Content starts

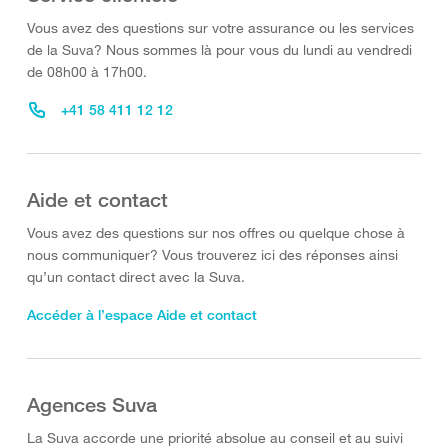
Vous avez des questions sur votre assurance ou les services
de la Suva? Nous sommes là pour vous du lundi au vendredi
de 08h00 à 17h00.
+41 58 411 12 12
Aide et contact
Vous avez des questions sur nos offres ou quelque chose à
nous communiquer? Vous trouverez ici des réponses ainsi
qu’un contact direct avec la Suva.
Accéder à l’espace Aide et contact
Agences Suva
La Suva accorde une priorité absolue au conseil et au suivi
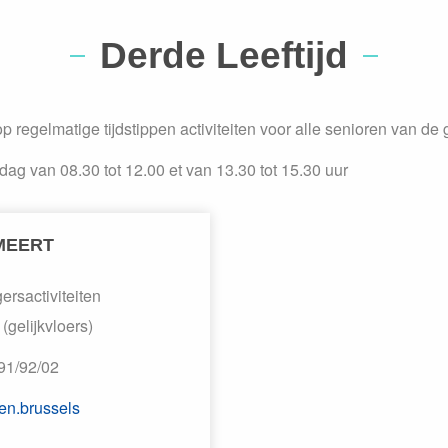
Derde Leeftijd
p regelmatige tijdstippen activiteiten voor alle senioren van de 
dag van 08.30 tot 12.00 et van 13.30 tot 15.30 uur
 MEERT
ersactiviteiten
(gelijkvloers)
91/92/02
n.brussels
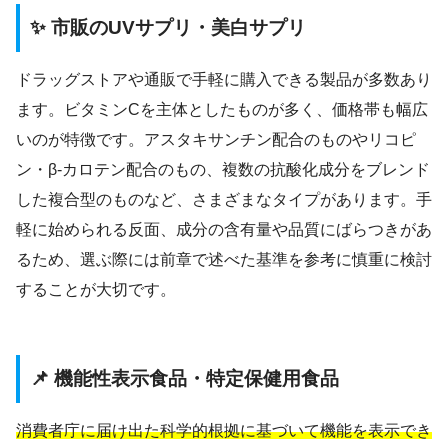
✨ 市販のUVサプリ・美白サプリ
ドラッグストアや通販で手軽に購入できる製品が多数あり
ます。ビタミンCを主体としたものが多く、価格帯も幅広
いのが特徴です。アスタキサンチン配合のものやリコピ
ン・β-カロテン配合のもの、複数の抗酸化成分をブレンド
した複合型のものなど、さまざまなタイプがあります。手
軽に始められる反面、成分の含有量や品質にばらつきがあ
るため、選ぶ際には前章で述べた基準を参考に慎重に検討
することが大切です。
📌 機能性表示食品・特定保健用食品
消費者庁に届け出た科学的根拠に基づいて機能を表示でき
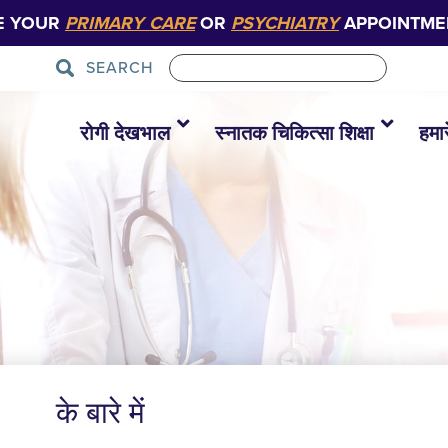
E YOUR
PRIMARY CARE
OR
PSYCHIATRY
APPOINTME
SEARCH
रोगी देखभाल
स्नातक चिकित्सा शिक्षा
हमारे
के बारे में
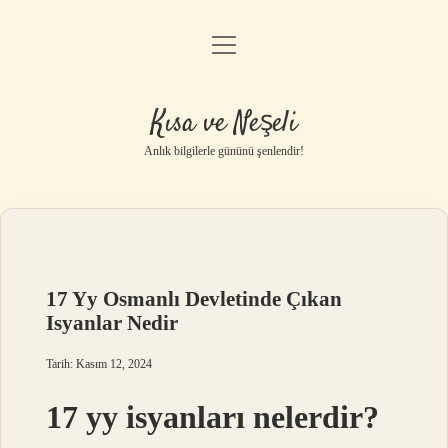
menüyü
Anasayfa
aç
Gizlilik Politikası
Kısa ve Neşeli
Yasal Uyarı
Anlık bilgilerle gününü şenlendir!
Hakkımızda
17 Yy Osmanlı Devletinde Çıkan
Isyanlar Nedir
Tarih: Kasım 12, 2024
17 yy isyanları nelerdir?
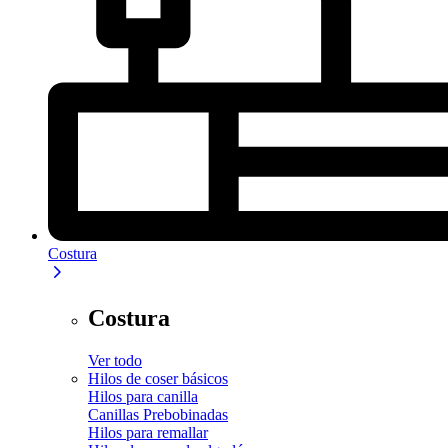
Costura
Costura
Ver todo
Hilos de coser básicos
Hilos para canilla
Canillas Prebobinadas
Hilos para remallar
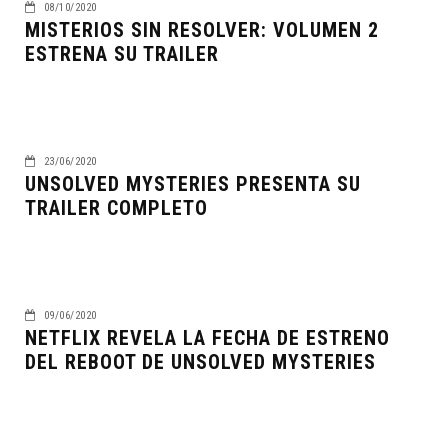
08/10/2020
MISTERIOS SIN RESOLVER: VOLUMEN 2
ESTRENA SU TRAILER
23/06/2020
UNSOLVED MYSTERIES PRESENTA SU
TRAILER COMPLETO
09/06/2020
NETFLIX REVELA LA FECHA DE ESTRENO
DEL REBOOT DE UNSOLVED MYSTERIES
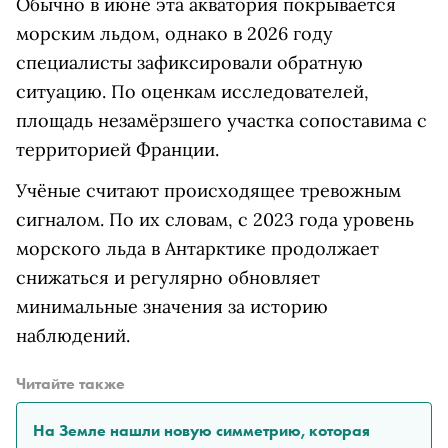
Обычно в июне эта акватория покрывается
морским льдом, однако в 2026 году
специалисты зафиксировали обратную
ситуацию. По оценкам исследователей,
площадь незамёрзшего участка сопоставима с
территорией Франции.
Учёные считают происходящее тревожным
сигналом. По их словам, с 2023 года уровень
морского льда в Антарктике продолжает
снижаться и регулярно обновляет
минимальные значения за историю
наблюдений.
Читайте также
На Земле нашли новую симметрию, которая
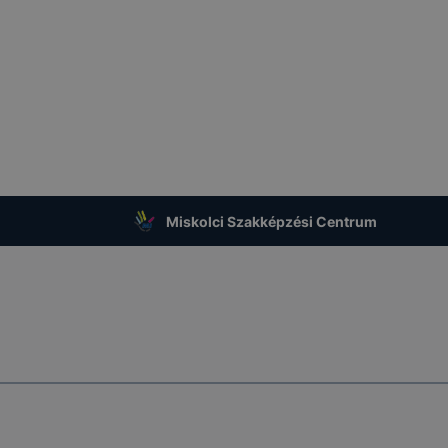
Miskolci Szakképzési Centrum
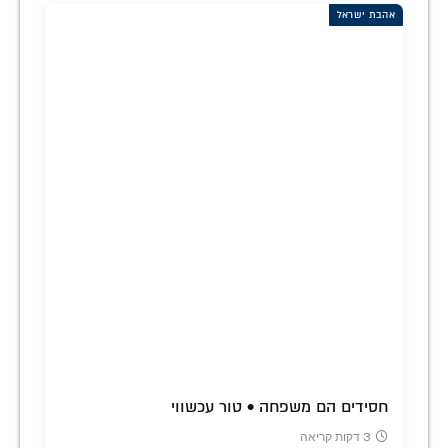
אהבת ישראל
חסידים הם משפחה • טור עכשווי
3 דקות קריאה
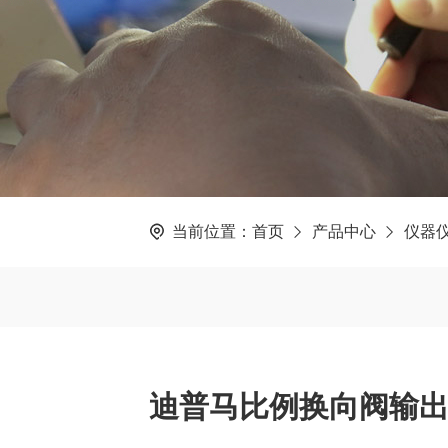
当前位置：
首页
产品中心
仪器
迪普马比例换向阀输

Content ends

> _Problem statement_
Format every line of text in the listing above as a JSON array of strings, one string per line, with blank lines omitted. Leave out the picture markers.

> _Task solution_
[
  "Vous avez des questions sur votre assurance ou les services",
  "de la Suva? Nous sommes là pour vous du lundi au vendredi",
  "de 08h00 à 17h00.",
  "+41 58 411 12 12",
  "Aide et contact",
  "Vous avez des questions sur nos offres ou quelque chose à",
  "nous communiquer? Vous trouverez ici des réponses ainsi",
  "qu’un contact direct avec la Suva.",
  "Accéder à l’espace Aide et contact",
  "Agences Suva",
  "La Suva accorde une priorité absolue au conseil et au suivi",
  "Derde Leeftijd",
  "p regelmatige tijdstippen activiteiten voor alle senioren van de ",
  "dag van 08.30 tot 12.00 et van 13.30 tot 15.30 uur",
  " MEERT",
  "ersactiviteiten",
  "(gelijkvloers)",
  "91/92/02",
  "n.brussels",
  "✨ 市販のUVサプリ・美白サプリ",
  "ドラッグストアや通販で手軽に購入できる製品が多数あり",
  "ます。ビタミンCを主体としたものが多く、価格帯も幅広",
  "いのが特徴です。アスタキサンチン配合のものやリコピ",
  "ン・β-カロテン配合のもの、複数の抗酸化成分をブレンド",
  "した複合型のものなど、さまざまなタイプがあります。手",
  "軽に始められる反面、成分の含有量や品質にばらつきがあ",
  "るため、選ぶ際には前章で述べた基準を参考に慎重に検討",
  "することが大切です。",
  "📌 機能性表示食品・特定保健用食品",
  "消費者庁に届け出た科学的根拠に基づいて機能を表示でき",
  "E YOUR",
  "PRIMARY CARE",
  "OR",
  "PSYCHIATRY",
  "APPOINTME",
  "SEARCH",
  "रोगी देखभाल",
  "स्नातक चिकित्सा शिक्षा",
  "हमारे",
  "के बारे में",
  "menüyü",
  "Anasayfa",
  "aç",
  "Gizlilik Politikası",
  "Kısa ve Neşeli",
  "Yasal Uyarı",
  "Anlık bilgilerle gününü şenlendir!",
  "Hakkımızda",
  "17 Yy Osmanlı Devletinde Çıkan",
  "Isyanlar Nedir",
  "Tarih: Kasım 12, 2024",
  "17 yy isyanları nelerdir?",
  "Costura",
  "Costura",
  "Ver todo",
  "Hilos de coser básicos",
  "Hilos para canilla",
  "Canillas Prebobinadas",
  "Hilos para remallar",
  "08/10/2020",
  "MISTERIOS SIN RESOLVER: VOLUMEN 2",
  "ESTRENA SU TRAILER",
  "23/06/2020",
  "UNSOLVED MYSTERIES PRESENTA SU",
  "TRAILER COMPLETO",
  "09/06/2020",
  "NETFLIX REVELA LA FECHA DE ESTRENO",
  "DEL REBOOT DE UNSOLVED MYSTERIES",
  "Обычно в июне эта акватория покрывается",
  "морским льдом, однако в 2026 году",
  "специалисты зафиксировали обратную",
  "ситуацию. По оценкам исследователей,",
  "площадь незамёрзшего участка сопоставима с",
  "территорией Франции.",
  "Учёные считают происходящее тревожным",
  "сигналом. По их словам, с 2023 года уровень",
  "морского льда в Антарктике продолжает",
  "снижаться и регулярно обновляет",
  "минимальные значения за историю",
  "наблюдений.",
  "Читайте также",
  "На Земле нашли новую симметрию, которая",
  "Miskolci Szakképzési Centrum",
  "אהבת ישראל",
  "חסידים הם משפחה • טור עכשווי",
  "3 דקות קריאה",
  "当前位置：",
  "首页",
  "产品中心",
  "仪器",
  "迪普马比例换向阀输"
]